**Instructions to follow:** Extract the lines up to and including the one that contains "Cloudfogger", starting with the first line of the entries below, and omit the pictures.

**Supplied data:**
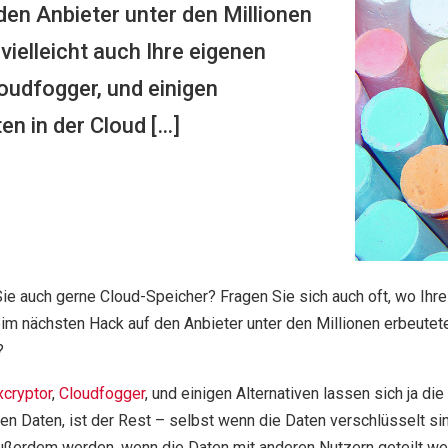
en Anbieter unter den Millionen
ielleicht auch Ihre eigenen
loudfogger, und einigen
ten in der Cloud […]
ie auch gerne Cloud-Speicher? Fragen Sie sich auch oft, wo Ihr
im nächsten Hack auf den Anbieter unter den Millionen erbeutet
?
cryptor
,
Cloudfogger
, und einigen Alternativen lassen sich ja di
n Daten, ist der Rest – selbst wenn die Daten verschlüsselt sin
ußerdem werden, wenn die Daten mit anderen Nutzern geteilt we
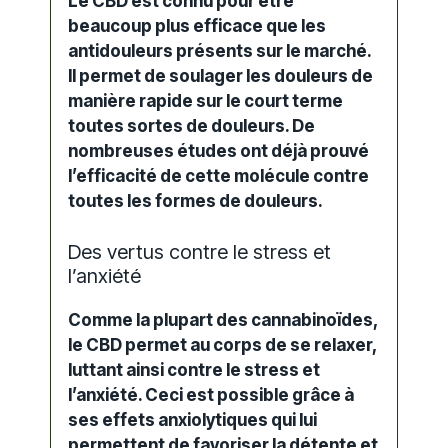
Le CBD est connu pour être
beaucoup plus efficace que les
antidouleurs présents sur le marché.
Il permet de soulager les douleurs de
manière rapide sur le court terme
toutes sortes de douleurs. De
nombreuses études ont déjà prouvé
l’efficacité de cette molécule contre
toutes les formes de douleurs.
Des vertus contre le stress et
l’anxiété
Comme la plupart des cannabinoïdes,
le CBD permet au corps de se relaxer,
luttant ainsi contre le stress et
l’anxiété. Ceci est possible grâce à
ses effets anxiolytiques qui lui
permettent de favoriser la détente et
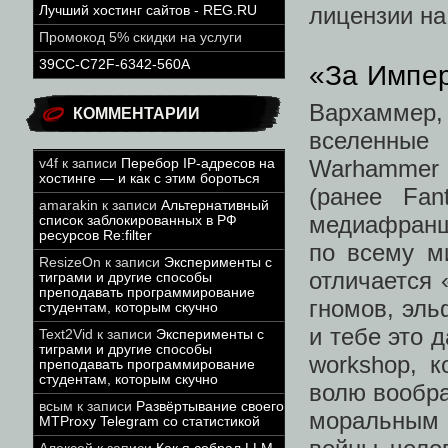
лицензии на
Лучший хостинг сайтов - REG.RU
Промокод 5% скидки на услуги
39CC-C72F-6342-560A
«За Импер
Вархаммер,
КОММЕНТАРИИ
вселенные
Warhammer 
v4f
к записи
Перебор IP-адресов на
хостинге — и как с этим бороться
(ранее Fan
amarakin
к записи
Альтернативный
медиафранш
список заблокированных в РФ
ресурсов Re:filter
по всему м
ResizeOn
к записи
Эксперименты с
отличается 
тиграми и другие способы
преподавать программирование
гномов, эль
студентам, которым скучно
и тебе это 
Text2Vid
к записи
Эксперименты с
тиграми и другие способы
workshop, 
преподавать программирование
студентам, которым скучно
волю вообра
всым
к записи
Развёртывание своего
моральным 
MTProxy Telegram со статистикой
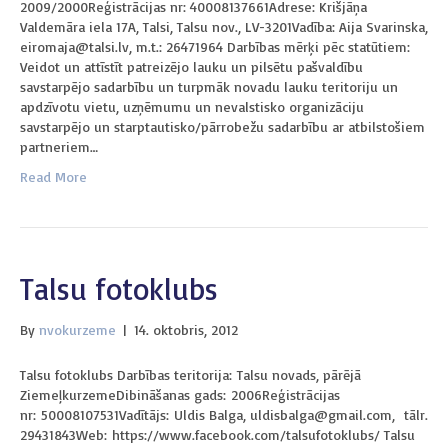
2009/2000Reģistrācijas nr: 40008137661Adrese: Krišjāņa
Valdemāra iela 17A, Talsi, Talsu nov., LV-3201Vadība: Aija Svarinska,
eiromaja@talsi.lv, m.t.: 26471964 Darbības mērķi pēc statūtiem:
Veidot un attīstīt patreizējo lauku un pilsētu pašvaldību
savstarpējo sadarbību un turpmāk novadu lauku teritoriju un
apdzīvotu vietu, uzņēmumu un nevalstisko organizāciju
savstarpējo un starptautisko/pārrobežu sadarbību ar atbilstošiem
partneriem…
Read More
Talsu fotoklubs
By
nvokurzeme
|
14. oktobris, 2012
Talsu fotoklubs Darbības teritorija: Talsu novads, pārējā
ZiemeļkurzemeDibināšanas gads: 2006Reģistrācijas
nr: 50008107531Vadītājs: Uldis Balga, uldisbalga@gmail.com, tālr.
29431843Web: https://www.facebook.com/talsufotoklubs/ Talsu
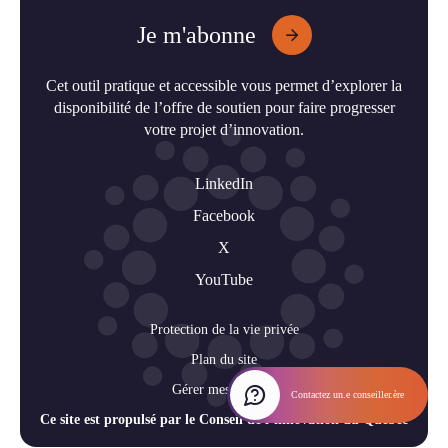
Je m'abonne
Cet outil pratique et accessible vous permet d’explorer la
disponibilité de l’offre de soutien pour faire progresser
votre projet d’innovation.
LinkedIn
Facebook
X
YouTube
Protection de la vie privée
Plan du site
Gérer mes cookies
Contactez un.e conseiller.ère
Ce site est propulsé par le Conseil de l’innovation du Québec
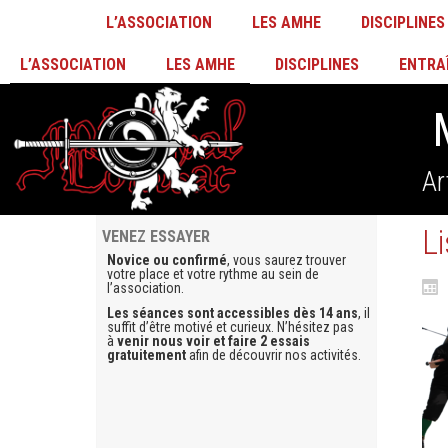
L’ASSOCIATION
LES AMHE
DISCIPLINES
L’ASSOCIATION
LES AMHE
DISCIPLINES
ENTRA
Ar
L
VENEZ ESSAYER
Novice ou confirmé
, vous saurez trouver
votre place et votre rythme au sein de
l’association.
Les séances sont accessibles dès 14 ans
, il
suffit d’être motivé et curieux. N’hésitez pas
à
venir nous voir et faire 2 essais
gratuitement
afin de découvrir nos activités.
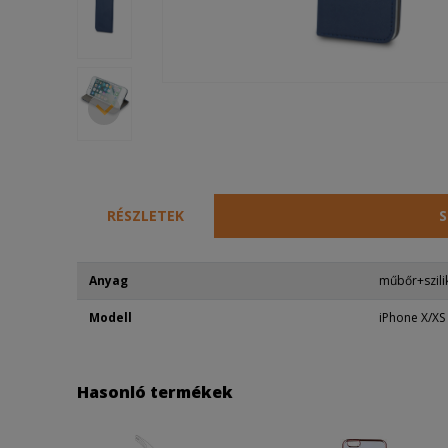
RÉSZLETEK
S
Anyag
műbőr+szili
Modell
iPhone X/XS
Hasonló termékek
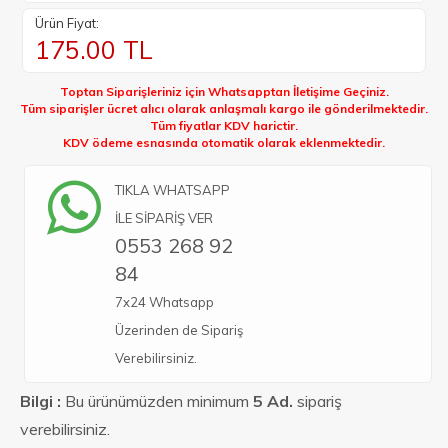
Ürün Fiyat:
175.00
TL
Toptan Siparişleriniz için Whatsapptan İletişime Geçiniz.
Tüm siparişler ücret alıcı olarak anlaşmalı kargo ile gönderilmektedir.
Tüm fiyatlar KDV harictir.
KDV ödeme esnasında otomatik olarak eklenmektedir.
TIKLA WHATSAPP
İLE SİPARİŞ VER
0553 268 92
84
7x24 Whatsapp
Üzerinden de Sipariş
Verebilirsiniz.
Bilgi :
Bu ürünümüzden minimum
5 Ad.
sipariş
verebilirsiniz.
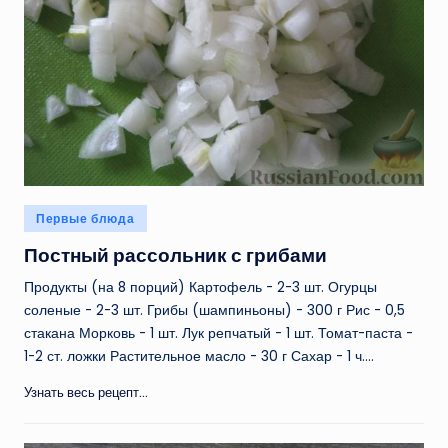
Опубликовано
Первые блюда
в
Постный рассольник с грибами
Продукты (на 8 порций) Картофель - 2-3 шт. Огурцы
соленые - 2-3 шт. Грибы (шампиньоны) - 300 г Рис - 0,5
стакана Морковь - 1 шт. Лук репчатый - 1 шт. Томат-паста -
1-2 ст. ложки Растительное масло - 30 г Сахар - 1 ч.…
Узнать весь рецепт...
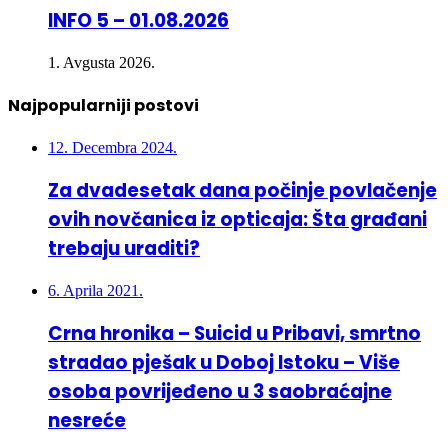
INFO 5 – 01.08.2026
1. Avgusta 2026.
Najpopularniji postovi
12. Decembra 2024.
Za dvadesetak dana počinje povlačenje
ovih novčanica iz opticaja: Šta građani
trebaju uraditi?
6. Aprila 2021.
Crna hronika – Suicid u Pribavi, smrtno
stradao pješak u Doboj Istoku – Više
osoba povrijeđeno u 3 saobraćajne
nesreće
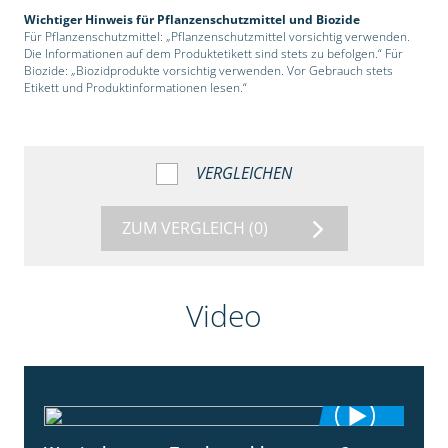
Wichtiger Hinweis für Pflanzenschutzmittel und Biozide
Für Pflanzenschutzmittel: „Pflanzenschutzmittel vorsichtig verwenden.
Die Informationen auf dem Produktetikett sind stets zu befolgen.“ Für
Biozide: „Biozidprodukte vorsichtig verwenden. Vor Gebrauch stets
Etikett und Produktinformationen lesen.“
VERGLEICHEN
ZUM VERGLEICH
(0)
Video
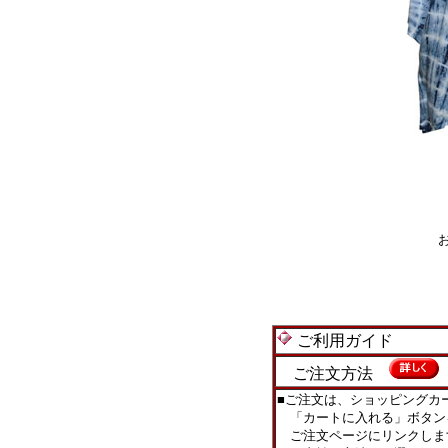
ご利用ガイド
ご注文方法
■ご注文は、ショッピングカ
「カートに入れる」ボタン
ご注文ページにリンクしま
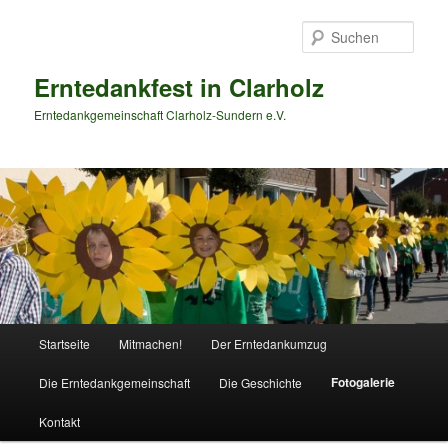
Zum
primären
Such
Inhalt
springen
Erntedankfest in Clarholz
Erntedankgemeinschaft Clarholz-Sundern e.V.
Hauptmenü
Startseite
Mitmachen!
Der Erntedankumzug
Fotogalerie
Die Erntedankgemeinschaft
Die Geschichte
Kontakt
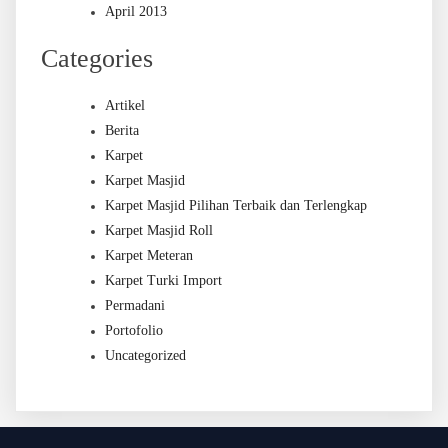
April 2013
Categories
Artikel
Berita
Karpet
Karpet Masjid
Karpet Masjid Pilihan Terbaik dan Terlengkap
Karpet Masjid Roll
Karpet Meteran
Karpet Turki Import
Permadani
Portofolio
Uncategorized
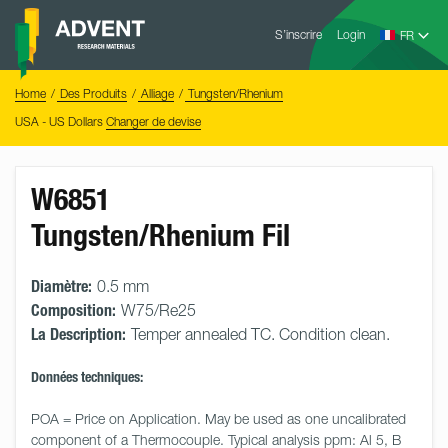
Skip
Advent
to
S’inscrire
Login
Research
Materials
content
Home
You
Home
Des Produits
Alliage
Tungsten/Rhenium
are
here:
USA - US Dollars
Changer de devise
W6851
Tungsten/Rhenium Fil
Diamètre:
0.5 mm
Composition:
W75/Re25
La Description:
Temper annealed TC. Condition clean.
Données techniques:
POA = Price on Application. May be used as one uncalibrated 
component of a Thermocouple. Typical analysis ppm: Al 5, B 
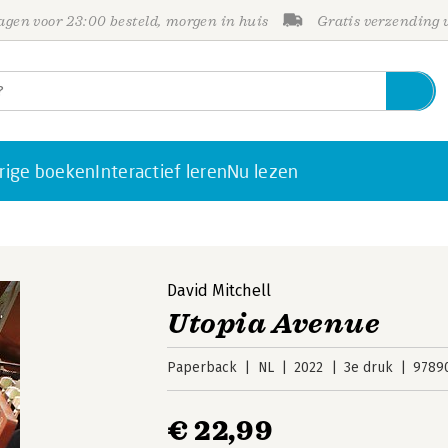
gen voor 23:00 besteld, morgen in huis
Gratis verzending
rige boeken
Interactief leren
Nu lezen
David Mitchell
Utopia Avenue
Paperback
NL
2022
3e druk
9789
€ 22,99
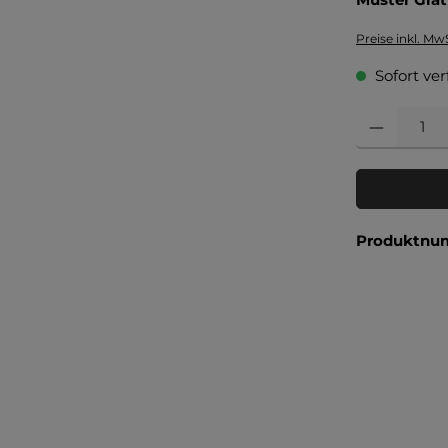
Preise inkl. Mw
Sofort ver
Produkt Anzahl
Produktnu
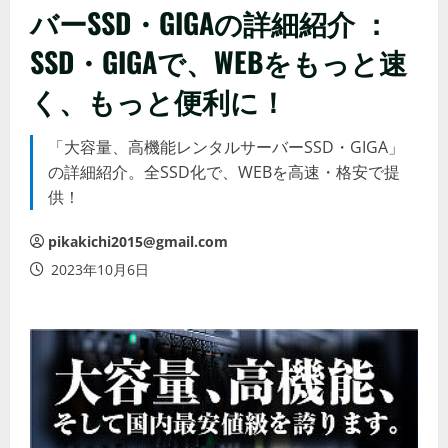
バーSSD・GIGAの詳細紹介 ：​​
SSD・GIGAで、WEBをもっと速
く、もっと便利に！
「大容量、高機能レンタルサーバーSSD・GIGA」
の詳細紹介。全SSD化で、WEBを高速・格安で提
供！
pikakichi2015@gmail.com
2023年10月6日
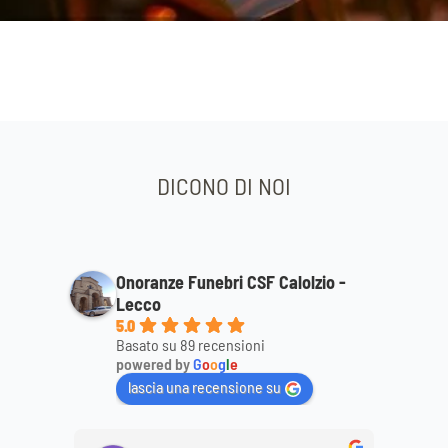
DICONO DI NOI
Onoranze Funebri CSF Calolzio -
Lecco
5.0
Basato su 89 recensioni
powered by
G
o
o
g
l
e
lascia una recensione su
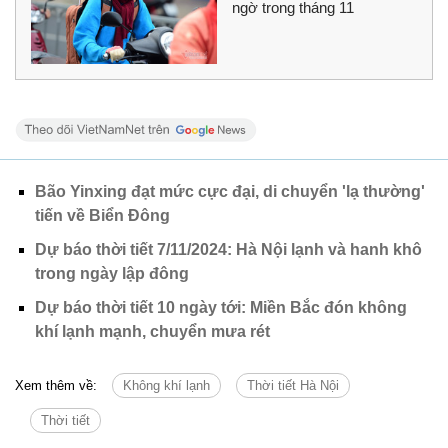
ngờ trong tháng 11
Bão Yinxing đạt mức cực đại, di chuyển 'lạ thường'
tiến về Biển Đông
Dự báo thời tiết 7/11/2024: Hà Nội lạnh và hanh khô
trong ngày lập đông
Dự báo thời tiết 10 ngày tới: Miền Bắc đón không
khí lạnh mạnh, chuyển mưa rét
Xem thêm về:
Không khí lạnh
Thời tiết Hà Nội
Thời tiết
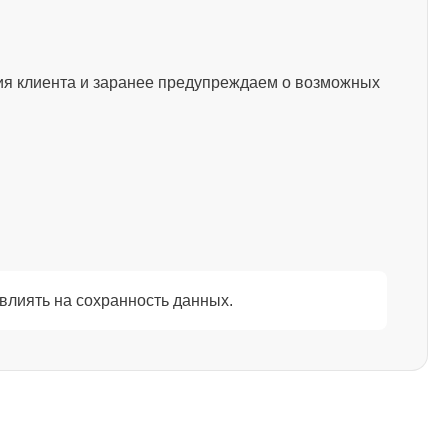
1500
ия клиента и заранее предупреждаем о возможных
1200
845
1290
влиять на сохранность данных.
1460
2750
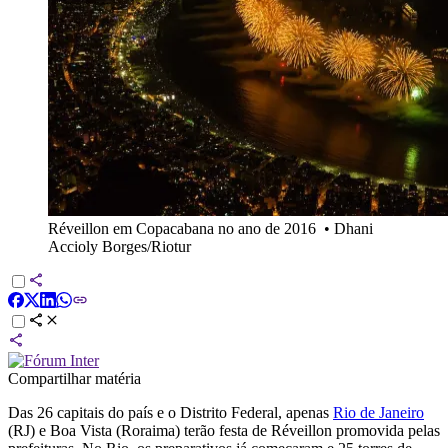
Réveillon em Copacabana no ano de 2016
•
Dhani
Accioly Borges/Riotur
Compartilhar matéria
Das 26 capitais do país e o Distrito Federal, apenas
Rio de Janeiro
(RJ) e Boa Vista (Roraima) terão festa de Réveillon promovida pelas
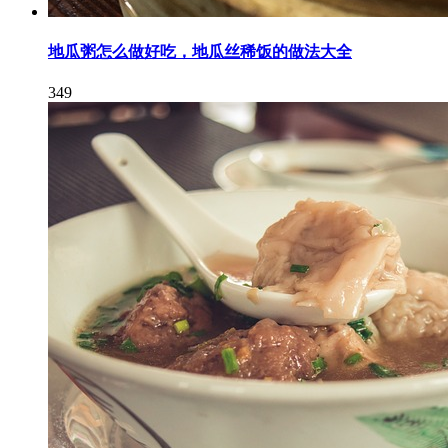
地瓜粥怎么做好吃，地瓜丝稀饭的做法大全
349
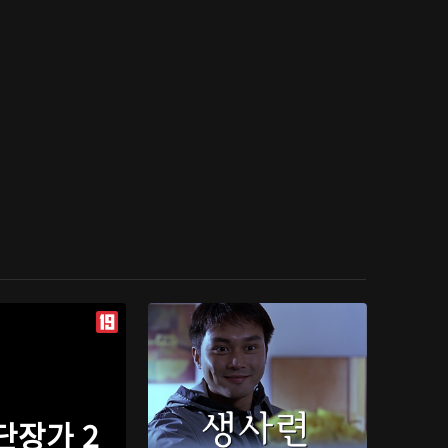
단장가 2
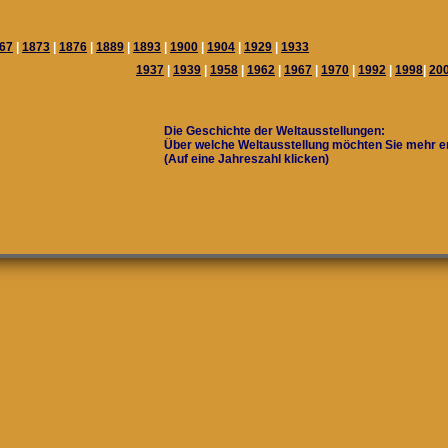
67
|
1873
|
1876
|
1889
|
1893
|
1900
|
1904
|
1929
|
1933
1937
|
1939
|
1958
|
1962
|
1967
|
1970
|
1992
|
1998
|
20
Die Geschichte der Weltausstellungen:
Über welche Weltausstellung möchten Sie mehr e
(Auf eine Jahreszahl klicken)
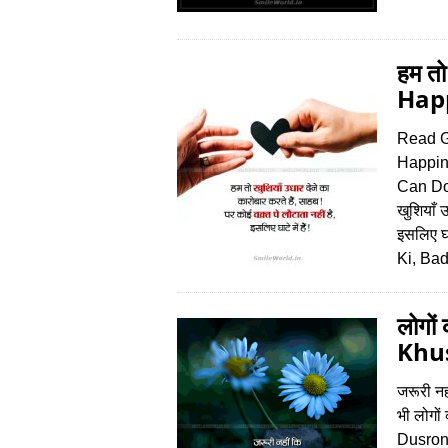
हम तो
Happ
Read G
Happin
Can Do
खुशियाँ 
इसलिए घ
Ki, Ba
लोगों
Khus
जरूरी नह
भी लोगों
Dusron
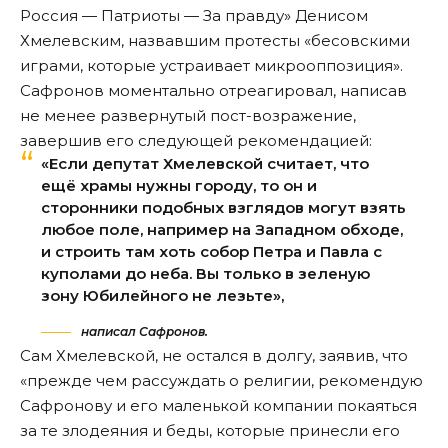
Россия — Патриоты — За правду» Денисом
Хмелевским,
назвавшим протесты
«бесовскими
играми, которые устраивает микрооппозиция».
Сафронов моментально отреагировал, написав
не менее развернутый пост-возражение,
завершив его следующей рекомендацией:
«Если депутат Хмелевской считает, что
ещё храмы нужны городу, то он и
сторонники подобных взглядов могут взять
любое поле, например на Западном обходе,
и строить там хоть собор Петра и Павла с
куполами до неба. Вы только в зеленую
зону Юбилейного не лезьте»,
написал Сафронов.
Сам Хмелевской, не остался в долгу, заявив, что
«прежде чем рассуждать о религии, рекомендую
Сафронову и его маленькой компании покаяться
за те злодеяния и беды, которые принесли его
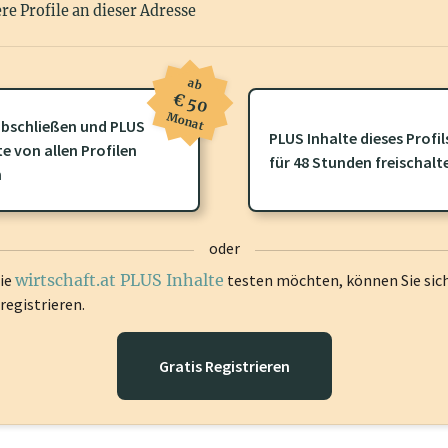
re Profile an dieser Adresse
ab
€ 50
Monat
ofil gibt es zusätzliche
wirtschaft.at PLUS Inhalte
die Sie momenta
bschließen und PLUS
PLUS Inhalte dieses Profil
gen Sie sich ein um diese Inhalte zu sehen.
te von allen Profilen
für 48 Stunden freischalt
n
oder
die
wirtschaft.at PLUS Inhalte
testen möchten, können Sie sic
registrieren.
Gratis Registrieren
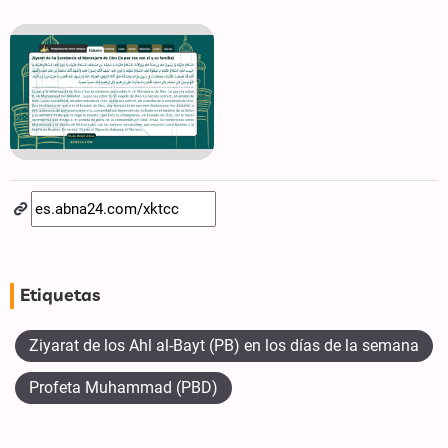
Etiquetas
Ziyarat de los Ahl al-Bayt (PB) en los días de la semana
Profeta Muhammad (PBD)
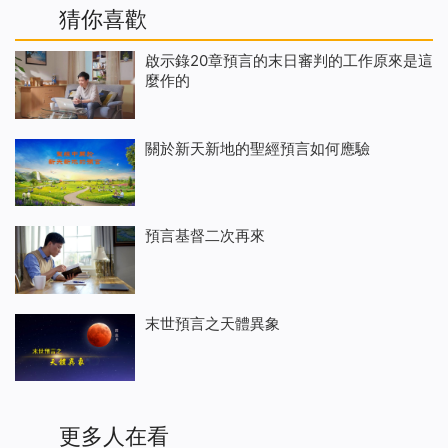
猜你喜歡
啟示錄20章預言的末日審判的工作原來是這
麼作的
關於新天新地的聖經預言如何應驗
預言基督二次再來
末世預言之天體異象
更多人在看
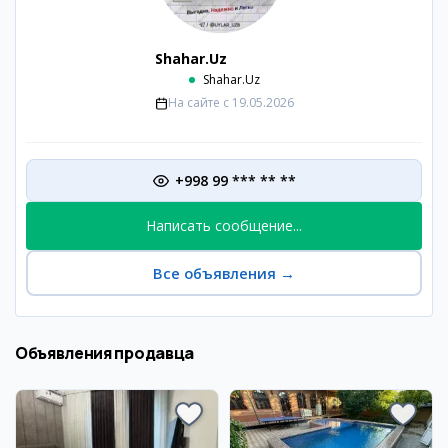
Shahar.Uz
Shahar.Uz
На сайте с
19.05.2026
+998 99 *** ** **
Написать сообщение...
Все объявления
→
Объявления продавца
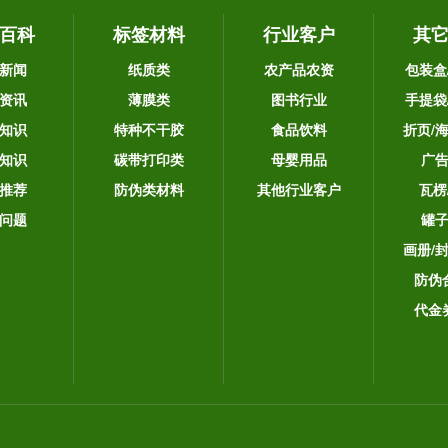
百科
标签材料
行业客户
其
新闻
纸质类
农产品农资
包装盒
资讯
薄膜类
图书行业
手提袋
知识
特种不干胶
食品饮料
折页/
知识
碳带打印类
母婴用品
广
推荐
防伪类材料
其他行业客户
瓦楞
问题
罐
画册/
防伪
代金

**Solved exercise:**
en Anbieter unter den Millionen
ielleicht auch Ihre eigenen
loudfogger, und einigen
ten in der Cloud […]
ie auch gerne Cloud-Speicher? Fragen Sie sich auch oft, wo Ihr
im nächsten Hack auf den Anbieter unter den Millionen erbeutet
?
cryptor
,
Cloudfogger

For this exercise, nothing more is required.